***** MATERIAL FOR THE TASK *****

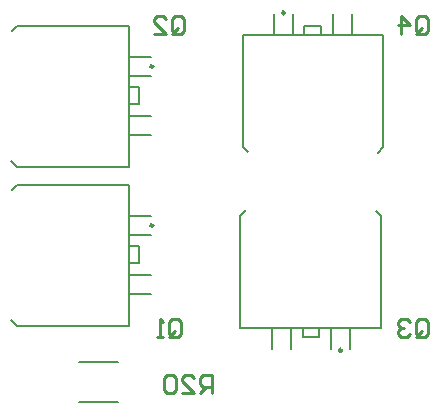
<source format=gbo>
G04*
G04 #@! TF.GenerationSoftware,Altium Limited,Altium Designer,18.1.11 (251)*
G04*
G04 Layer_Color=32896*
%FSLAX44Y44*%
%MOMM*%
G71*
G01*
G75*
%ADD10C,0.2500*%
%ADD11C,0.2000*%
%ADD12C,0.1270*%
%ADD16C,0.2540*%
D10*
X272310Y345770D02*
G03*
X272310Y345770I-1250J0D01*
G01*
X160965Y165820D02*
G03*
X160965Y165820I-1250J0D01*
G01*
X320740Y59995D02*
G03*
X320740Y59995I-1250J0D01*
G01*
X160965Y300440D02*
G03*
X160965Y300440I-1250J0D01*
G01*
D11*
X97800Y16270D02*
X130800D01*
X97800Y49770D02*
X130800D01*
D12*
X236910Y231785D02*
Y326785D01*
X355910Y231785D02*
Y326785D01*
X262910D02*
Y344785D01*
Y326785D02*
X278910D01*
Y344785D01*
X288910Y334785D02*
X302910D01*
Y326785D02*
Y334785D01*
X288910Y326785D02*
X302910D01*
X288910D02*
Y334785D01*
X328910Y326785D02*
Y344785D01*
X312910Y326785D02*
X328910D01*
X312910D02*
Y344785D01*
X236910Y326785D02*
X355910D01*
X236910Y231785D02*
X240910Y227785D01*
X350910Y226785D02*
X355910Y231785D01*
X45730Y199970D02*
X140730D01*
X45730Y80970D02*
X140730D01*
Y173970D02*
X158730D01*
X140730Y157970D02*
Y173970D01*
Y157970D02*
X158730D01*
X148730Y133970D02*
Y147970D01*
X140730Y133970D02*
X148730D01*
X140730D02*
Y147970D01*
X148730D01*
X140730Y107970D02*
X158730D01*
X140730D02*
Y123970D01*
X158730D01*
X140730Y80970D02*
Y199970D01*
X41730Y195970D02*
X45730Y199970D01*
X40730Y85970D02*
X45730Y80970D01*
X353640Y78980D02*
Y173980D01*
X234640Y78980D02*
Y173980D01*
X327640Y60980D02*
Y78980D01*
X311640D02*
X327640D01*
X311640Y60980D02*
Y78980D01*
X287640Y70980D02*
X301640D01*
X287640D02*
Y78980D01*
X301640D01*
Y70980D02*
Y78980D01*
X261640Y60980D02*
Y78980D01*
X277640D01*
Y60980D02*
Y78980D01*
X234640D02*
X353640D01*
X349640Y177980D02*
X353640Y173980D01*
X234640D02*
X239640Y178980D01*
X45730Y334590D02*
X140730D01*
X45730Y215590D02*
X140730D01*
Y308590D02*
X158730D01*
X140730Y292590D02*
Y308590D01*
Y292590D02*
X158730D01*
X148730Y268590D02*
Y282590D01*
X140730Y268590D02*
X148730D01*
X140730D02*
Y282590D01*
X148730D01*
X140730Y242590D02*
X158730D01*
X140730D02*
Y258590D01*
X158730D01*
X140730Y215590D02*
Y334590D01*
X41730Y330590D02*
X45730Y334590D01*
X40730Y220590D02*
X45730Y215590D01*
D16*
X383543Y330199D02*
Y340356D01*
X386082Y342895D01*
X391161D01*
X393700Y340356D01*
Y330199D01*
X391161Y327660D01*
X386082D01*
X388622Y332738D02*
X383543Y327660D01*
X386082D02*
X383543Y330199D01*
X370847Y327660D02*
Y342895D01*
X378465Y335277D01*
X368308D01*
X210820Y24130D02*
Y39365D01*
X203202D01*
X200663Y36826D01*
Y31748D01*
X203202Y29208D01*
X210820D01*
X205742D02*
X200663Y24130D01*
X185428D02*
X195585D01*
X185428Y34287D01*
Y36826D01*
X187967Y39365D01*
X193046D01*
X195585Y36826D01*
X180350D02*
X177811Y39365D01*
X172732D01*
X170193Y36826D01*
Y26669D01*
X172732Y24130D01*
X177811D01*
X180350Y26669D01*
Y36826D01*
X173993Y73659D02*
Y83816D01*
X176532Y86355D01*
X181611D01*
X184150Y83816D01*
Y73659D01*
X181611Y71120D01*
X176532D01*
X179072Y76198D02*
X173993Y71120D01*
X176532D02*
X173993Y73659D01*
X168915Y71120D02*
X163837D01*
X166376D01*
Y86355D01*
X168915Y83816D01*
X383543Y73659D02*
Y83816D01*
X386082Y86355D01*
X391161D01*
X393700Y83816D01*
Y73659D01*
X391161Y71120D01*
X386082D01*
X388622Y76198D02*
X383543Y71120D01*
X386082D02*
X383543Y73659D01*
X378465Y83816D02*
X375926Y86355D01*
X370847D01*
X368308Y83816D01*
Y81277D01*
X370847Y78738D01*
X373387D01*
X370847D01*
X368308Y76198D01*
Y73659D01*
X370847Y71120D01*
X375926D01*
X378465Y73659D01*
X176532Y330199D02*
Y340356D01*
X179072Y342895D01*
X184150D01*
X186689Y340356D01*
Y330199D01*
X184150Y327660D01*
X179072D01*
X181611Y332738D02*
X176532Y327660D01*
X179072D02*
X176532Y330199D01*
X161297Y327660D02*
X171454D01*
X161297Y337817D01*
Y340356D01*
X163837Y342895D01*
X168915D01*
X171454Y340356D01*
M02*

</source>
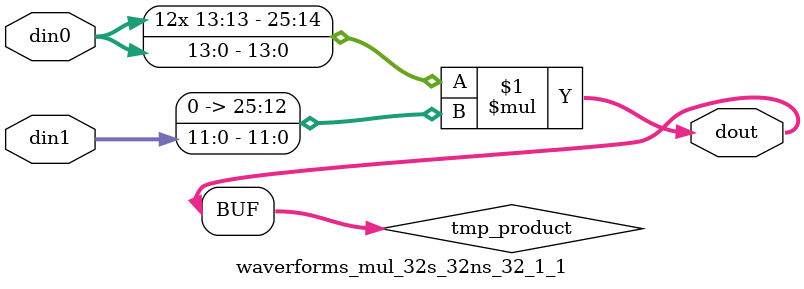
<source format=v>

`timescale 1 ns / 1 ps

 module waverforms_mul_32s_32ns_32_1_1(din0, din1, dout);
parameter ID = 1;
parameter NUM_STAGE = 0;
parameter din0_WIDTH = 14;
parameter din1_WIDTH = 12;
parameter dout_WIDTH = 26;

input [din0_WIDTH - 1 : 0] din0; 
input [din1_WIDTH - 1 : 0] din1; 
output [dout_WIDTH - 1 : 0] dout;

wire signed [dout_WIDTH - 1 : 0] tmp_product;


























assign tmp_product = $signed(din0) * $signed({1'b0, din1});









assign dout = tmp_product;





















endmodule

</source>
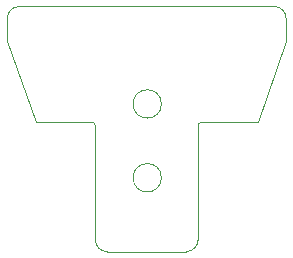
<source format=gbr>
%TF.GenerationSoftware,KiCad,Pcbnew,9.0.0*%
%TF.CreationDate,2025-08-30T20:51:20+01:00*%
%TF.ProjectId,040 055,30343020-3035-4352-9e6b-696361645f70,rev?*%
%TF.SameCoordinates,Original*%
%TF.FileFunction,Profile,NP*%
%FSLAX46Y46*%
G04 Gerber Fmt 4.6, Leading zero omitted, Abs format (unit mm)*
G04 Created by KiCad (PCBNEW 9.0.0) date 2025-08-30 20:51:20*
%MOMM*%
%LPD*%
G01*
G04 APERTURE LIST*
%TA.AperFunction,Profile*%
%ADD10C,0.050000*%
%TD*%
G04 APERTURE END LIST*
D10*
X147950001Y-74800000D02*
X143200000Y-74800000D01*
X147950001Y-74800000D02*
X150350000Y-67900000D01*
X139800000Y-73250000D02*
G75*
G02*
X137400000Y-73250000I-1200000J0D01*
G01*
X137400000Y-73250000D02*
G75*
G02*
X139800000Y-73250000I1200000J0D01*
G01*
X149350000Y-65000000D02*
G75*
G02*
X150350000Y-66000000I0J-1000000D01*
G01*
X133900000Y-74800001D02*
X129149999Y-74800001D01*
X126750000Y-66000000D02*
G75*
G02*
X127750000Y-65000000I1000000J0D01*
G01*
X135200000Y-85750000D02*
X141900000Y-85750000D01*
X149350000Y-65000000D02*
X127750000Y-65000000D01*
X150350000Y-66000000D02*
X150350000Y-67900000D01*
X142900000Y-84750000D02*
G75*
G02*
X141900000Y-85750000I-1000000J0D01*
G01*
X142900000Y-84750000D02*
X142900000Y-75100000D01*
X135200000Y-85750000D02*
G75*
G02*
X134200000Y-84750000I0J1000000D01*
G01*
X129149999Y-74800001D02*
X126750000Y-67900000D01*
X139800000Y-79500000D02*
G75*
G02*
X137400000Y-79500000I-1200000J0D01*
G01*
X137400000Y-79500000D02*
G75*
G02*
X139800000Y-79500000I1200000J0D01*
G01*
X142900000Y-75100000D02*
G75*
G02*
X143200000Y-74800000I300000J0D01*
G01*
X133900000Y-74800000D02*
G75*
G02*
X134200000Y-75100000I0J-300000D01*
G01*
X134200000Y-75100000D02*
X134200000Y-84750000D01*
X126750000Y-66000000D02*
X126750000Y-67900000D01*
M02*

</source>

*****
***** MATERIAL FOR THE TASK *****

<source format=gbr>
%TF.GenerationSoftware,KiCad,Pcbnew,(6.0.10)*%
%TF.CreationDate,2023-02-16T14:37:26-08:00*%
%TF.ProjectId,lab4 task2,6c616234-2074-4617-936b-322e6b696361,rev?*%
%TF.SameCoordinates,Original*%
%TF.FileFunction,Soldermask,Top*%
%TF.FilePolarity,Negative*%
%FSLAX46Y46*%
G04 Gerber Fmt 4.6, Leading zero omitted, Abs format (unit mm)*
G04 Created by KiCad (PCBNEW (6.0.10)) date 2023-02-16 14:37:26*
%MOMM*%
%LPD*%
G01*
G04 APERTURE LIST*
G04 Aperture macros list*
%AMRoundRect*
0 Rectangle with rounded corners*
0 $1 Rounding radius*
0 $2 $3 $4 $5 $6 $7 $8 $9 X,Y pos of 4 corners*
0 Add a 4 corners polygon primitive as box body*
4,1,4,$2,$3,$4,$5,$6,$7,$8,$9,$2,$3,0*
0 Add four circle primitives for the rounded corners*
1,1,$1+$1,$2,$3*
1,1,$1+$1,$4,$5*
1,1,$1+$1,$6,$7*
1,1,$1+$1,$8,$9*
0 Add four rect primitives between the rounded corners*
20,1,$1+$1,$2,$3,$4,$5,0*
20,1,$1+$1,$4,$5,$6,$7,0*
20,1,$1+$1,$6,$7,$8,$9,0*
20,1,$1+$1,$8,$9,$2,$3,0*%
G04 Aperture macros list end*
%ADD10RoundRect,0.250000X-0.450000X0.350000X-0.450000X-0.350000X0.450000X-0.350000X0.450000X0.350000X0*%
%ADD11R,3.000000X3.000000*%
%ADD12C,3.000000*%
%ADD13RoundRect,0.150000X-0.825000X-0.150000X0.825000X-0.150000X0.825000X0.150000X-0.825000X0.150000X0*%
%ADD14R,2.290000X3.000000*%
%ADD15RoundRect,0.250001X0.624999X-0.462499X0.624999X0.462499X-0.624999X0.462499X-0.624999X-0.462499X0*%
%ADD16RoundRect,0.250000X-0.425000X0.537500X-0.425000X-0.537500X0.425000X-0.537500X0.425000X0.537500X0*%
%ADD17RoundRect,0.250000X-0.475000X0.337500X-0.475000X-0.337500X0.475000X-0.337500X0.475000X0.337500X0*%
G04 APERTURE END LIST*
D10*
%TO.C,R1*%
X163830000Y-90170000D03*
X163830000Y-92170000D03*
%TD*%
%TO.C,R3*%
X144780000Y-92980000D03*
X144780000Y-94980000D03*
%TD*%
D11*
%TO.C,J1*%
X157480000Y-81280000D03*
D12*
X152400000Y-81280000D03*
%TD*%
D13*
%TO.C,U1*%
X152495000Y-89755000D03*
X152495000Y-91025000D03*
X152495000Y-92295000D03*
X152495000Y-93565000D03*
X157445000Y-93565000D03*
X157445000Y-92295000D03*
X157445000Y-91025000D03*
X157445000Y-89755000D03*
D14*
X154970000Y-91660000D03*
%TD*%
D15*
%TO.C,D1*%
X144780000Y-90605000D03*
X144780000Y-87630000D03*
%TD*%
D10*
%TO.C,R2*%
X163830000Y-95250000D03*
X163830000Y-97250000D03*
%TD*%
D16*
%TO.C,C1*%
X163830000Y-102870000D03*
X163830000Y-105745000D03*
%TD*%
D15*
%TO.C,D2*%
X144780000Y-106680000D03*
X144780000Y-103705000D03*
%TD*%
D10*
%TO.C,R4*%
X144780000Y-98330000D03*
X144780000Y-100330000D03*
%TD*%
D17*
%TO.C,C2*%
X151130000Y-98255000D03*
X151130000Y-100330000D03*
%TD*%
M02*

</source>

*****

Where the string "rounded" appears in a line of the entries, count that line, and state the total alone.

WRITTEN SOLUTION: 3